Salvador Gutiérrez Solís

+Once

La tribuna

10 de julio 2016 - 01:00

ONCE minutos para la ilusión, once minutos que sobraron, once minutos que nunca llegaron a ser. Once. Aunque a veces acaban diez, o nueve. Once, es el número. Once jugadores por equipo, once. Once Copas de Europa, once. Tal vez sea el fútbol el deporte más ilógico e injusto que existe, más descerebrado y anárquico, y tal vez por eso lo amamos. Porque es la ventana que se abre en nuestra rutina -demasiado poético me ha quedado esto-. Pero también podemos llegar a detestarlo, precisamente por eso. Y se puede amar al fútbol de muy diferentes maneras. Tal y como sucede con el amor que nos profesamos entre las personas, también puede traducirse en un amor insano, doloroso, cruel, desdichado, amargo. Hay amores que amargan, los que matan pasaron a la historia o deberían estar en la cárcel. Amor es vida. O es como la vida, escoja. Hemos vivido unas últimas semanas muy futboleras, aunque en algunas ocasiones hemos hablado más de los aledaños del fútbol, o del epicentro del fraude y la carroña. Que les pregunten a De Gea y Muniain por un tal Torbe o parecido. Menudo lío, menudo sofocón de Edurne. Sofocón de los gordos. O que le pregunten a Alves, que cuenta con la capacidad de ofrecer más titulares por sus payasadas en las redes sociales o por sus olvidos con Hacienda que por sus jugadas o por su cambio de equipo. O que le pregunten a Messi, ya juzgado y sentenciado, por defraudar en los impuestos que todos los españoles pagamos escrupulosamente. Si en vez de futbolista, de crack sideral, fuera político, reclamaríamos cadenas perpetuas, escarnios públicos en la plaza del pueblo y demás condenas graves, pero no. El yo no sabía nada en esta ocasión se justifica y se entiende, pero si eso mismo lo responde cualquier responsable público es imposible de creer. Y es que el fútbol es mucho más que una ideología, más que la Hacienda pública y la educación de nuestros hijos. Es mucho, mucho más, un sentimiento, como cantó Calamaro, ese cantor prodigio y prodigioso de la Argentina melenuda del Mundial del 78.

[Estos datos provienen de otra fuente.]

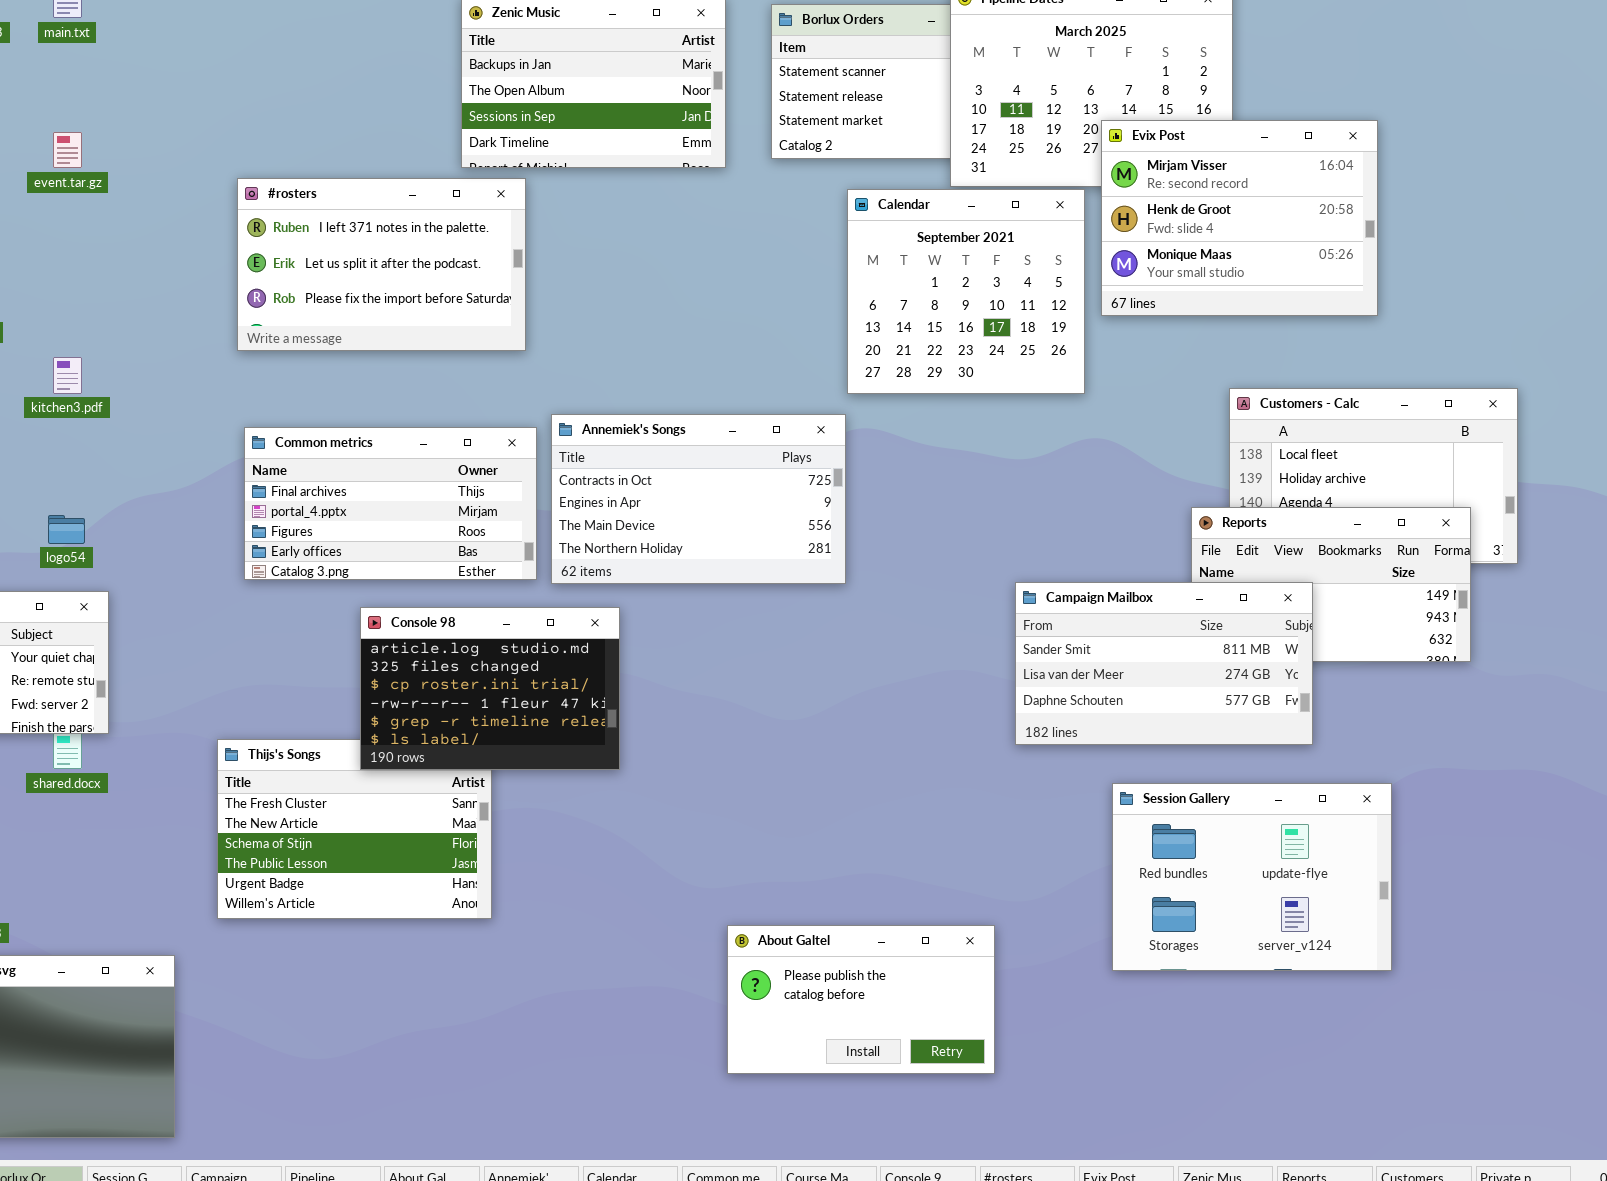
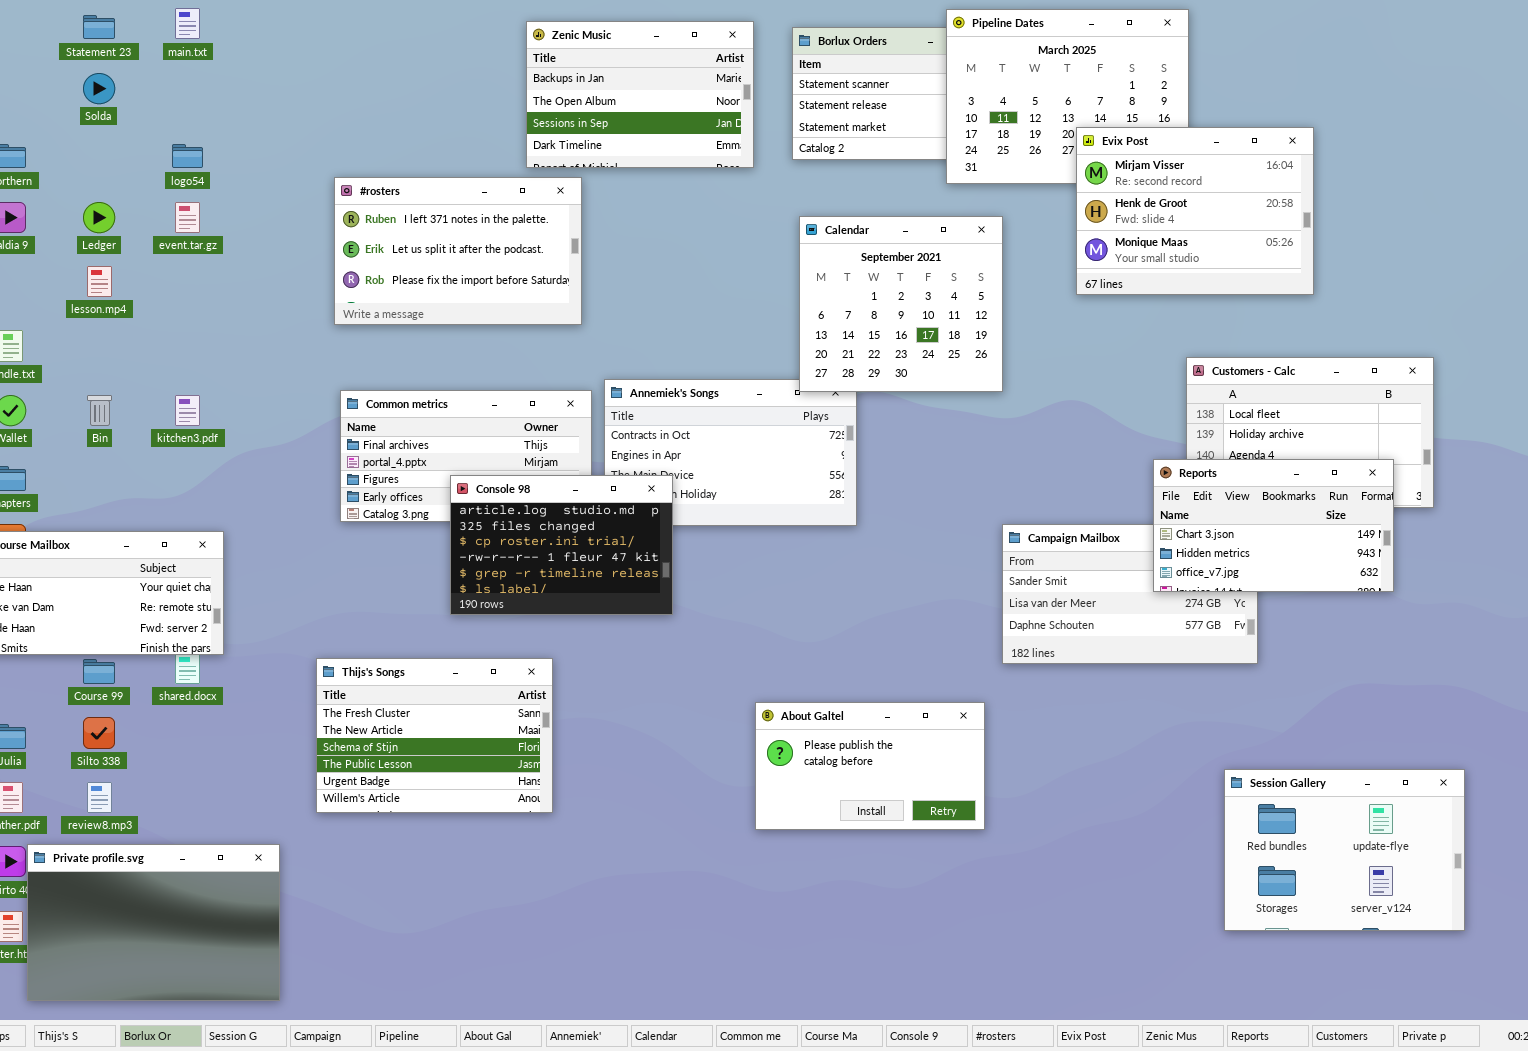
event.tar.gz: [53,132,82,168] -> [175,202,200,233], moved
Calendar: [847,189,1085,394] -> [799,216,1003,392], moved
kitchen3.pdf: [53,357,82,394] -> [175,395,200,426], moved
Reports: [1191,507,1471,662] -> [1153,459,1394,592], raised
logo54: [48,515,85,544] -> [172,144,203,168], moved
Console 98: [360,607,620,770] -> [450,475,673,615], moved
Session Gallery: [1112,783,1392,971] -> [1224,769,1465,931], moved
About Galtel: [727,925,995,1074] -> [755,702,985,830], moved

A los aficionados al fútbol, normalmente, nos gusta más hablar de fútbol que contemplarlo o practicarlo. De hecho, hay aficionados que los partidos trascendentales no pueden verlos en directo, abrumados por los nervios y demás ansiedades. Me incluyo en este pelotón, me temo. ¿Hay partidos trascendentales?, bien podría preguntarse. Busque en todas las posibles acepciones de trascendental, que tal vez alguna valga. Me decía el otro día un amigo, gracias Gonzalo, que puedes cambiar de nacionalidad, de pareja, de casa, de perro, de coche, de batidora, de móvil, de sexo y hasta de intención de voto, pero de equipo no es habitual cambiar. Tal vez sea la mayor fidelidad de nuestra vida. ¿Una tragedia? Fieles a un escudo, fieles a once tíos que corren en pantalón corto detrás de un balón, fieles a un cántico, a unos colores. Visto de esa manera, que tal vez sea la única manera de mirarlo, esto del fútbol parece una locura, o, mejor, la afición de unos locos, por no emplear otro término más tajante, incluso insultante. Ya sabe de lo que hablo.

Y todavía no he citado a Del Bosque y a Casillas, ni a Florin, ni tampoco he hablado del nuevo peinado de Cristiano, que mereció toda la atención de la prensa deportiva. Sálvame ultrasur. En algo no estoy de acuerdo, en eso que dice que todos hablamos de fútbol pero que muy pocos saben o sabemos de fútbol. Disiento. Le hemos dedicado miles de horas a lo largo de nuestras vidas, hemos elaborado y escuchado cientos de teorías y cavilaciones, si le hubiéramos dedicado el mismo tiempo al teatro del Siglo de Oro o al Desembarco de Normandía seríamos unos auténticos especialistas en las citadas materias. Sabemos mucho de fútbol, mucho, lo que ya no sé si es un conocimiento muy aprovechable, salvo que nos dedicáramos profesionalmente al asunto. Hablo de retornos. ¿Se pueden cuantificar en una hoja de cálculo? No, y qué más da. Tal vez tenga razón Luis García Montero, y hablo de poemas y poetas en esta prórroga que nos concede este artículo. No conviene que demos a estas cosas un valor excesivo. Son noventa minutos en un vaso de agua. Pero a mí me han quitado muchas veces la sed. Pues eso, ponga el botijo a la sombra, vaya que lo necesite.